> **What this exercise asks**:
**a.** List everything the article about holographic anatomy teaching says the headsets realistically simulate about a body.
**b.** According to the article about holographic anatomy teaching, how large is the simulation center that Leslie Catron will manage?
**c.** Continue the article about holographic anatomy teaching from its last sentence.

> **Source passage**:
Cutting-edge holographic technology will replace the traditional cadaver lab normally used for teaching anatomy when the Valley’s first four-year medical school opens next year.

On Thursday, California Health Sciences University demonstrated the 3D HoloAnatomy system that students attending the College of Osteopathic Medicine will use to explore the intricacies of the human body. Virtual reality-type headsets will give every student a highly interactive learning experience that realistically simulates a body’s structure, organs, and systems.

“Students can use holograms to easily separate and enlarge small organs and functions, giving them access to body systems like never before.” — Leslie Catron, RN, CHSU Simulation Center Manager

Revolutionizing Student Learning

In choosing HoloAnatomy, CHSU will eliminate the need to obtain and store donated human cadavers for student instruction.

“Our 3D holographic anatomy curriculum will revolutionize how students learn,” said Leslie Catron, RN, who will manage the medical school’s 20,000-square-foot simulation center.

“Students can use holograms to easily separate and enlarge small organs and functions, giving them access to body systems like never before,” she said.

Dr. John Graneto, Dean of CHSU School of Osteopathic Medicine

Immersive ‘Mixed Reality’ Experience

The headsets are wireless, so students are able to move freely around the room, interacting with the hologram, class instructors and each other. The system is described as “mixed reality” because users still can see their actual surroundings while wearing the specialized goggles. With virtual reality systems, often used for gaming, the user experience is entirely artificial.

> **Dataset**:
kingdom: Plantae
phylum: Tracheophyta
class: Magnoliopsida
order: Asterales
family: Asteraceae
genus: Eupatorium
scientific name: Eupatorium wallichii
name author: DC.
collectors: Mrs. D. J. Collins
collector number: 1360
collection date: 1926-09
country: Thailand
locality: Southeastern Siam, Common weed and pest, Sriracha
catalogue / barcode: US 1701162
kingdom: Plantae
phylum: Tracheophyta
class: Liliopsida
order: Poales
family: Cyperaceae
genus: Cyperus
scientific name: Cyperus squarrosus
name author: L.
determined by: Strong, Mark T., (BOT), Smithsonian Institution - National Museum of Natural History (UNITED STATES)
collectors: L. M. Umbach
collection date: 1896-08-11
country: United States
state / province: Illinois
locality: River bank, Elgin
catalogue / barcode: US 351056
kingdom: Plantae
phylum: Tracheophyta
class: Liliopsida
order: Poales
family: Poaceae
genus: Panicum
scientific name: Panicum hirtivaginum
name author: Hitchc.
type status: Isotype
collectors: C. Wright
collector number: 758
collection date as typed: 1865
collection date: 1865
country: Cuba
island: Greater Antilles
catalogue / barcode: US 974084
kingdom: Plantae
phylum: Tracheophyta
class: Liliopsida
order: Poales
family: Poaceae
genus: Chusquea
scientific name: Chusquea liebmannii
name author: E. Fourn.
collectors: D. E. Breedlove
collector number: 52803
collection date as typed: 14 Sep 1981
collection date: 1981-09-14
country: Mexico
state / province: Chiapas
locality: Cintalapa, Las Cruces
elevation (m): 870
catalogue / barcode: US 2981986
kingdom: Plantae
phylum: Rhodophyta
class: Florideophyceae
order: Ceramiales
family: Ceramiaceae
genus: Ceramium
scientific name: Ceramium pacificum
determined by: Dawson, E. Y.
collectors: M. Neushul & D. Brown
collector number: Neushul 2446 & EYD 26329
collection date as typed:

> **Activity answers**:
**a.**
- A body's structure
- Organs
- Systems

**b.** It is 20,000 square feet.

**c.**
HoloAnatomy was developed by Case Western Reserve University in Ohio and adopted for use by its school of medicine in 2015. The technology is built on Microsoft’s HoloLens 2 platform, offering what the company calls an immersive mixed reality experience.

CHSU on the Leading Edge of Technology

Dr. John Graneto, Dean of CHSU’s College of Medicine, said the local school is leading the way in expanding implementation of the powerful technology.

“We are proud to be one of the first partner universities in the prestigious program to offer innovative, anatomy education technology to our Valley medical students,” Graneto said. He described the HoloAnatomy curriculum as “truly remarkable.”

CHSU is building its College of Medicine campus on Alluvial Avenue near Temperance and 168 in Clovis. The school is now accepting applications for its first cohort of 75 students, who will begin their coursework in July 2020.